- Seasalt is building customizable speech recognition tech for enterprise call centers.
- The founders sold their last startup to Baidu in 2017.
- The company partners with cloud communications giant Twilio.
After selling their last startup to Baidu, a pair of tech vets are jumping back into the crowded space of voice and speech recognition with a company called Seasalt.AI.
The startup sells a software platform to enterprise companies with contact centers. Developers can use Seasalt to build apps, devices and services that communicate conversationally with users.
The company was founded by Guoguo Chen and Xuchen Yao, experts in the field of voice and speech recognition software. Chen created the “OK Google” hotword for Android and co-authored a speech recognition project called Kaldi, which Nvidia eventually integrated into its graphics card. Yao meanwhile is a Johns Hopkins University PhD graduate who previously worked at the Allen Institute for AI (AI2) incubator in Seattle.
In 2015, Chen and Yao co-founded KITT.AI, a startup that spun out of AI2. One of the company’s most popular products was a customizable wake word engine called Snowboy, a software toolkit that allowed developers to add verbal hotwords to their own hardware. The startup also launched ChatFlow, a framework for developers to build chatbots.

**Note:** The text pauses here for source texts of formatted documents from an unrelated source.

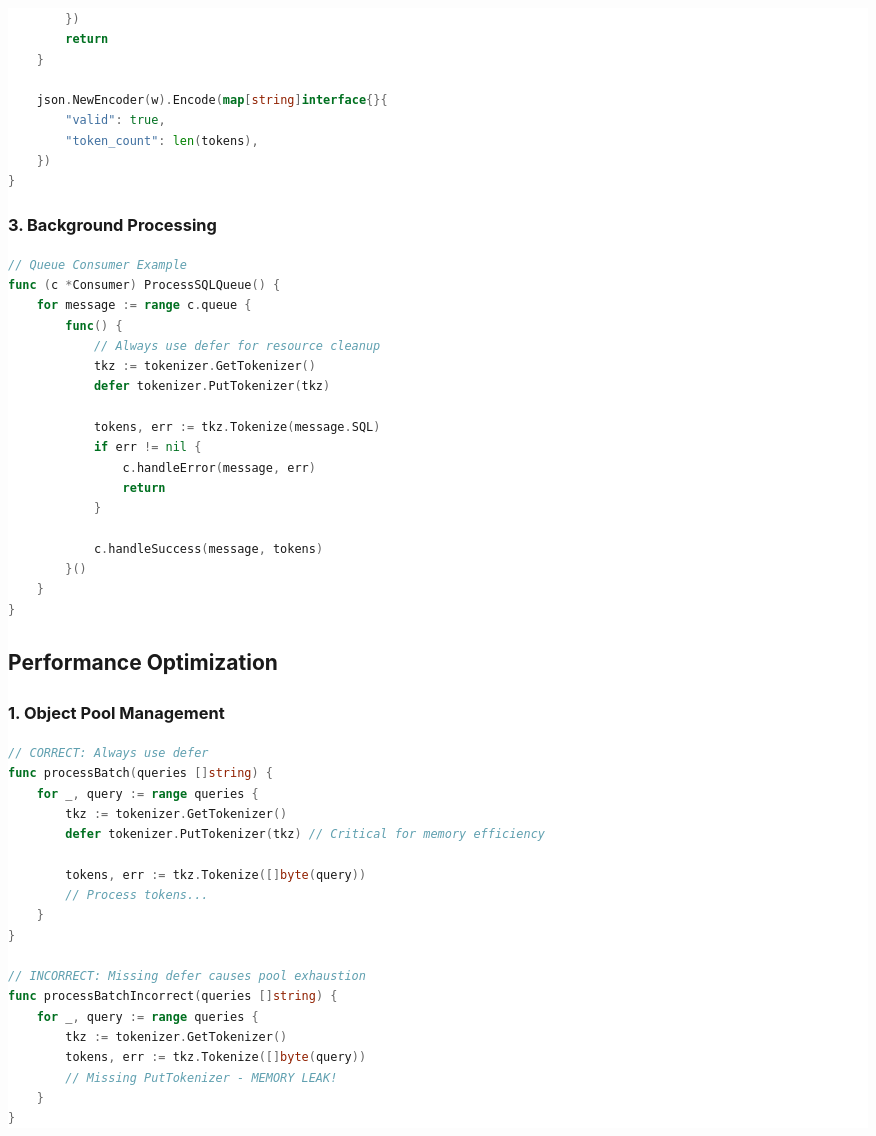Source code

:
 ```go
        })
        return
    }
    
    json.NewEncoder(w).Encode(map[string]interface{}{
        "valid": true,
        "token_count": len(tokens),
    })
}
```

### 3. Background Processing
```go
// Queue Consumer Example
func (c *Consumer) ProcessSQLQueue() {
    for message := range c.queue {
        func() {
            // Always use defer for resource cleanup
            tkz := tokenizer.GetTokenizer()
            defer tokenizer.PutTokenizer(tkz)
            
            tokens, err := tkz.Tokenize(message.SQL)
            if err != nil {
                c.handleError(message, err)
                return
            }
            
            c.handleSuccess(message, tokens)
        }()
    }
}
```

## Performance Optimization

### 1. Object Pool Management
```go
// CORRECT: Always use defer
func processBatch(queries []string) {
    for _, query := range queries {
        tkz := tokenizer.GetTokenizer()
        defer tokenizer.PutTokenizer(tkz) // Critical for memory efficiency
        
        tokens, err := tkz.Tokenize([]byte(query))
        // Process tokens...
    }
}

// INCORRECT: Missing defer causes pool exhaustion
func processBatchIncorrect(queries []string) {
    for _, query := range queries {
        tkz := tokenizer.GetTokenizer()
        tokens, err := tkz.Tokenize([]byte(query))
        // Missing PutTokenizer - MEMORY LEAK!
    }
}
```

Baidu acquired KITT.AI in 2017. Chen and Yao worked for the Chinese tech giant for two years, leaving in 2019.
Seasalt, which has 22 employees, provides a customizable speech recognition engine. The startup describes its tech as the “next generation” of conversational AI. It raised a small seed round when it initially launched in January 2020.
The company sells six applications, which work in tandem as part of its full suite of services, listed below, called “SeaSuite.”
- SeaChat lets users create a framework for automated chatbot responses.
- SeaCode is a software development studio for conversational AI. Users can use the platform to build tools such as chatbots.
- SeaVoice is a speech-to-text (STT) transcription feature that can be customized to understand different languages and nuanced speech, among other uses. This tool also has a text-to-speech (TTT) feature, which can be customized to sound like Tom Hanks or David Attenborough.
- SeaMeet‘s secretary-like features can be used in conferences and meetings. It can identify up to 12 unique speakers in the room. Users can train the model to provide automatic meeting minutes and follow-up notes, among other actions.
- SeaWord can be customized to go over text to extract meaningful information. The tool can also be used to highlight and redact words like identifiable information.
- SeaX is a tool designed for contact centers. It can automate responses to incoming messages, calls and social media, among others. The software also features a tool that call center agents can use to transcribe and categorize incoming calls from customers.
Seasalt aims to offer tools that are capable of understanding nuance in both speech and text. Its main use case is in enterprise contact centers. These companies use the software to not only monitor and evaluate their agents, but to also aggregate voice data to extract insights.
Global corporations need to operate call centers in hundreds of countries, meaning they will inevitably encounter low-resource languages and accents in every place they operate. In America, for example, there are at least 24 dialects of English.
Seasalt has about 50 customers, including large enterprise companies in Southeast Asia.
“For any enterprise company, if you have some really weird spelling or some technical jargon, we can take care of that,” Yao told GeekWire.
Spoken Communication, a Seattle startup that sold speech recognition tech to call centers, was acquired by Avaya in 2018.
Yao said that due to the pandemic, there are many cross-border e-commerce sites popping up in north and Southeast Asia, selling their products overseas. This is creating a tailwind for Seasalt, he said. He added that the region is currently underserved by competitors.
The call-center technology market includes many existing players. Tech giant Google sells its natural language capabilities in a packaged solution called Contact Center Artificial Intelligence. Amazon and Microsoft also have their own services: AWS Contact Center Intelligence and Azure Cognitive Services. Other notable players include Deepgram, Five9, Avaya and 8×8.
Yao said Seasalt would not have the “muscle” to compete against Five9 or other publicly traded companies if it did not have its partnership with Twilio, which bolsters its sales chain. He explained that a lesson he learned from KITT.AI was that software itself is not what is going to create a moat for the startup. Instead, he added, it comes from its current distribution, commercialization and customer base.